WORK REQUIRED
Starting at the line that has "right hip: (193, 491, -7)" and ending with the last line of the records, rewrite every line, including the person headers with their boxes left unchanged. Multiply each keypoint's x, y and depth value by 2.2 and round to the nearest whole number, with halves rounded up.

(Skeletal landmark data)

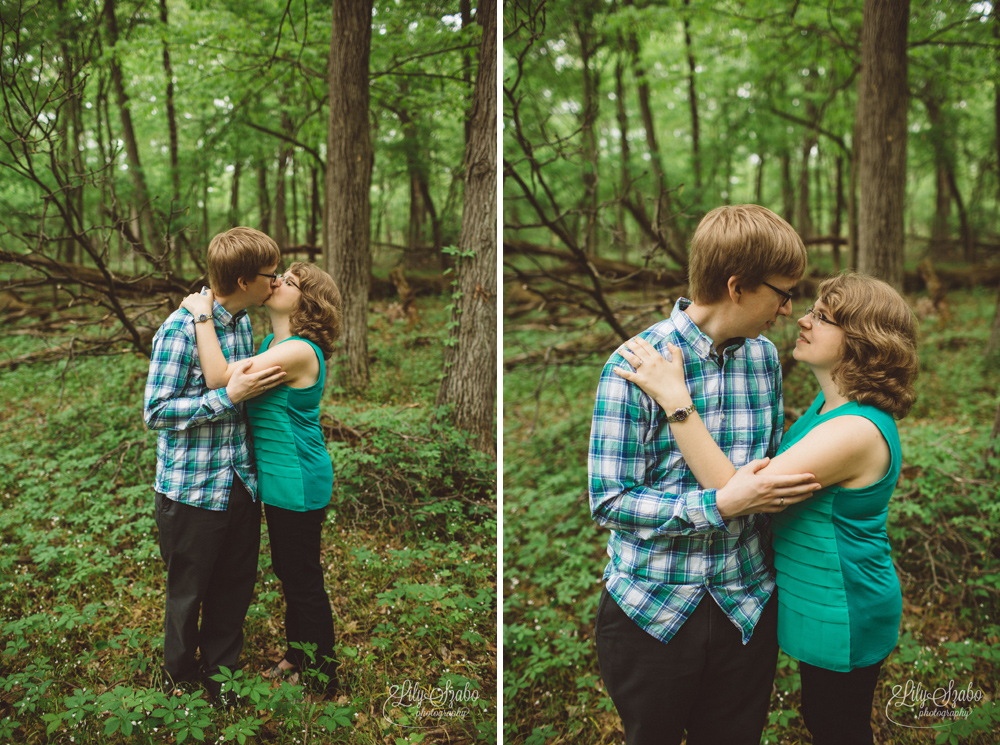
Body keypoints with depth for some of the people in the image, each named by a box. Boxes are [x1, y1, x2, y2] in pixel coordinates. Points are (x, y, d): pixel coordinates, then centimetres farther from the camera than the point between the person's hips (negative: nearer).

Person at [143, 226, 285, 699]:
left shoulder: (243, 323, 7)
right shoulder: (181, 329, -18)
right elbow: (154, 412, -19)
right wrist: (229, 396, -25)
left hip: (241, 483, 7)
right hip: (193, 491, -7)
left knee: (236, 589, 17)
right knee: (187, 593, 11)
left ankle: (221, 674, 36)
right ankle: (178, 679, 34)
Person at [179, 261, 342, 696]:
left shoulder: (299, 351, -24)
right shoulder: (274, 343, 7)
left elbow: (220, 378, -27)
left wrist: (202, 314, -22)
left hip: (296, 481, -10)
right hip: (280, 479, 10)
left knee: (304, 580, 4)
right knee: (288, 572, 23)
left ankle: (323, 679, 20)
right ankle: (297, 656, 41)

TASK OUTPUT
right hip: (425, 1080, -15)
left knee: (519, 1296, 37)
right knee: (411, 1305, 24)
left ankle: (486, 1483, 79)
right ankle: (392, 1494, 75)
Person at [179, 261, 342, 696]:
left shoulder: (658, 772, -53)
right shoulder: (603, 755, 15)
left elbow: (484, 832, -59)
left wrist: (444, 691, -48)
left hip: (651, 1058, -22)
right hip: (616, 1054, 22)
left knee: (669, 1276, 9)
right knee: (634, 1258, 51)
left ankle: (711, 1494, 44)
right ankle: (653, 1443, 90)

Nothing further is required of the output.